## Instructions for the task
Please output exactly the run of lines that starts at the line with "left shoulder: (212, 134)" and ends at the last line of the records below.
^^^^
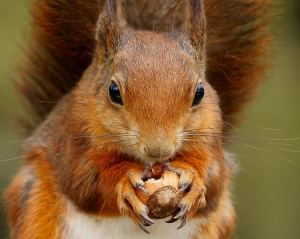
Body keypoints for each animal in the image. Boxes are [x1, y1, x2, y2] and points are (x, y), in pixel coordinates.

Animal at [4, 0, 274, 238]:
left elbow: (214, 178)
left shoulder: (212, 134)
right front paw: (126, 182)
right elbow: (85, 183)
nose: (158, 151)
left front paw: (195, 180)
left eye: (200, 93)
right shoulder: (72, 136)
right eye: (114, 91)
^^^^
## Problem solution
left shoulder: (212, 134)
right front paw: (126, 182)
right elbow: (85, 183)
nose: (158, 151)
left front paw: (195, 180)
left eye: (200, 93)
right shoulder: (72, 136)
right eye: (114, 91)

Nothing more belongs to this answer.